Berani berbicara berani berbuat

Kesejahteraan Mental 28 Jan 2021 Tholhah Nuhin
Opini oleh Tholhah Nuhin
Berani berbicara berani berbuat
Berani berbicara berani berbuat © Vichaya Kiatyingangsulee | Dreamstime

Islam mengajarkan kepada umatnya untuk tidak menjadi orang yang banyak bicara tetapi sedikit beramal (berbuat). Karena sikap seperti ini, banyak bicara sedikit berbuat sangat dibenci oleh Allah SWT.

“Wahai orang-orang yang beriman, kenapakah kamu mengatakan sesuatu yang tidak kamu kerjakan? Amat besar kebencian di sisi Allah bahwa kamu mengatakan apa-apa yang tidak kamu kerjakan.”

(Quran surah ash-Shaf, ayat 2-3)

Berani berbicara berani berbuat

Ayat ini diturunkan Allah SWT, ketika ada sekelompok orang meminta kepada Rasulullah SAW agar diberitahukan tentang amal perbuatan yang paling dicintai Allah. Kemudian Allah menurunkan ayat yang berisi tentang perintah untuk berjihad.

Namun, kenyataannya mereka yang menawarkan diri akan melakukan amal perbuatan yang paling afdhal, justru tidak mau berangkat untuk berjuang membela agama Allah SWT.

Mereka enggan berjuang dan banyak beralasan untuk lari dari jihad. Padahal mereka sendiri yang meminta untuk ditunjukkan amal yang paling baik. Namun tidak mau mengerjakannya. Sehingga hal itu sangat dibenci oleh Allah SWT dan tentu hal itu adalah benar-benar suatu keburukan.

Orang Islam dituntut agar setiap kata yang diucapkan dari bibirnya sesuai dengan perbuatannya. Tidaklah patut seorang muslim hanya pandai bicara tapi tidak mau beramal.

Lebih tidak patut lagi jika seseorang hanya bisa menyuruh tapi tidak bisa memberi contoh. Banyak orang merasa bahwa lebih tinggi kedudukannya sehingga dia lebih senang menyuruh dari pada memberi contoh.

Jika kita bercermin kepada pribadi Rasulullah SAW, maka kita akan menemukan pada diri Baginda sebuah teladan yang sangat sempurna. Setiap kali Rasulullah memerintahkan suatu amal atau ibadah, maka Bagindalah yang memulai pekerjaan tersebut.

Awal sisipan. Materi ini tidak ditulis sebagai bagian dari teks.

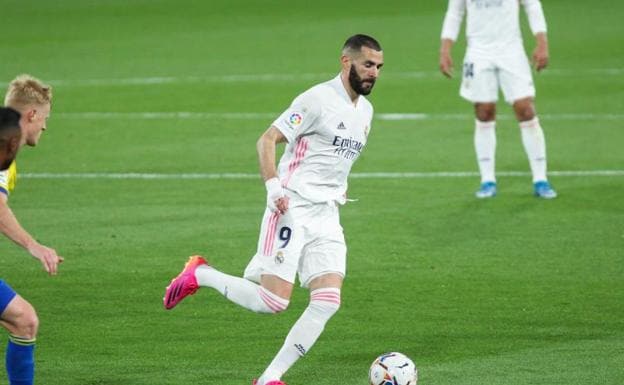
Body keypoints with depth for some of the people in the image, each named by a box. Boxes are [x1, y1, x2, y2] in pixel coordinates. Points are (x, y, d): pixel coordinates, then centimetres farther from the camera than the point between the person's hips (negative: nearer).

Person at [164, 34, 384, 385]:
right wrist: (273, 185, -26)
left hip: (327, 217, 7)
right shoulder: (319, 99, -10)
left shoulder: (365, 110, 16)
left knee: (328, 302, -9)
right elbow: (268, 140, -13)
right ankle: (201, 275, 9)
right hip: (293, 208, -7)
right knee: (273, 301, -14)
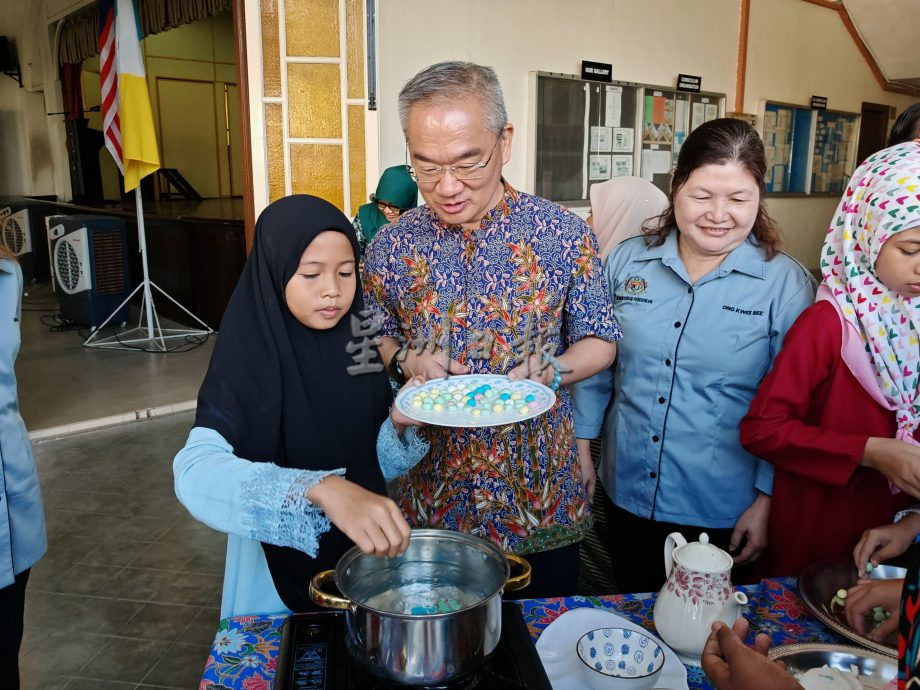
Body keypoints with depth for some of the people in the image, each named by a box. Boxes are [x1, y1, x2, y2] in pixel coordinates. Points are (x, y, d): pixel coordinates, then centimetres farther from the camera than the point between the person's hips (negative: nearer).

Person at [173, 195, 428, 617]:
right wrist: (323, 490, -50)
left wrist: (399, 425, -20)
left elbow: (375, 466, 1)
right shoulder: (246, 363, -20)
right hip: (280, 569, -4)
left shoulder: (362, 344, -7)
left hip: (364, 559, 4)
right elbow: (195, 471, -36)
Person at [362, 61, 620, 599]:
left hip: (542, 495, -1)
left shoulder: (564, 235, -9)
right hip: (432, 497, 1)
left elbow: (599, 341, 0)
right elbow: (374, 338, 9)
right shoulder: (392, 246, -5)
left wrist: (549, 372, -19)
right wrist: (406, 359, -12)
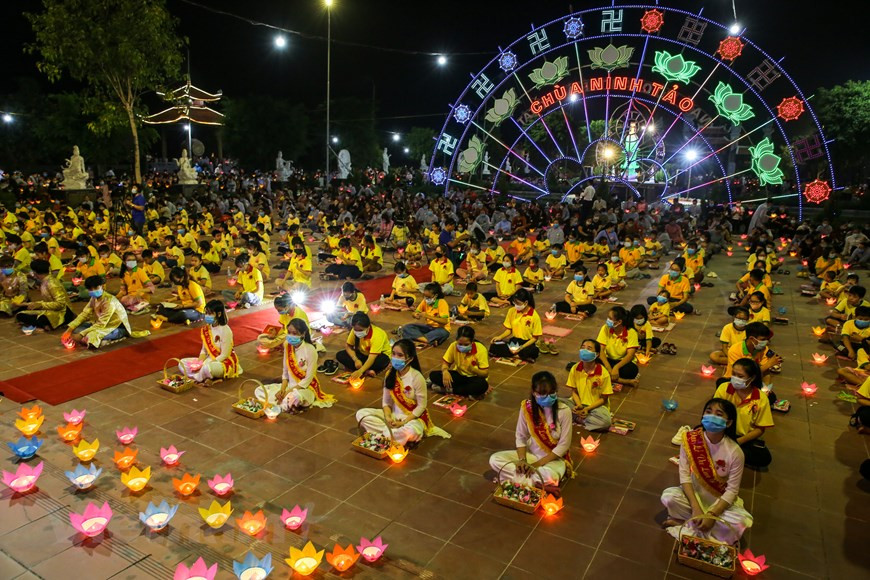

Selaras antara ucapan dan perbuatan

Rasulullah SAW selalu berbuat terlebih dahulu sebelum memerintahkan sahabat-sahabatnya. Baginda selalu memberi contoh sebelum sahabatnya melakukan pekerjaan tersebut. Sehingga tidak ada suatu amal apapun yang dikerjakan para sahabat kecuali hal itu telah dicontohkan oleh Baginda.

Pernah pada suatu saat, Rasulullah SAW memerintahkan kepada para sahabat untuk mencukur rambut dan diteruskan memotong kambing setelah melakukan ibadah melempar jumrah di Mina.

Namun para sahabat tidak kunjung melakukan perintah tersebut. Hingga Rasulullah SAW nampak agak kurang senang, karena perintahnya tidak segera dilaksanakan oleh para sahabatnya.

Kemudian ada salah satu istri Rasul mengusulkan agar Baginda memberi contoh terlebih dahulu sebelum sahabat. Kemudian Baginda menuruti usulan tersebut, lalu mencukur rambut dan memotong kambing.

Segera setelah itu, para sahabat menirukan apa yang telah dicontohkan Rasulullah SAW. Dari kejadian tersebut, maka kita harus membuktikan segala ucapan kita dengan perbuatan yang nyata.

Jangan sampai kita hanya bisa bicara tapi tidak bisa berbuat. Janganlah kita seperti sebuah pepatah yang mengatakan ‘Tong kosong nyaring bunyinya’. Di mana orang yang banyak bicara, pandai berdebat dan senang ngrumpi itu biasanya tidak bisa berbuat banyak.

Mereka hanya pandai bicara namun sedikit berbuat. Seorang muslim harus selaras antara ucapan dan perbuatannya. Jika dia berani berbicara maka dia harus juga berani berbuat.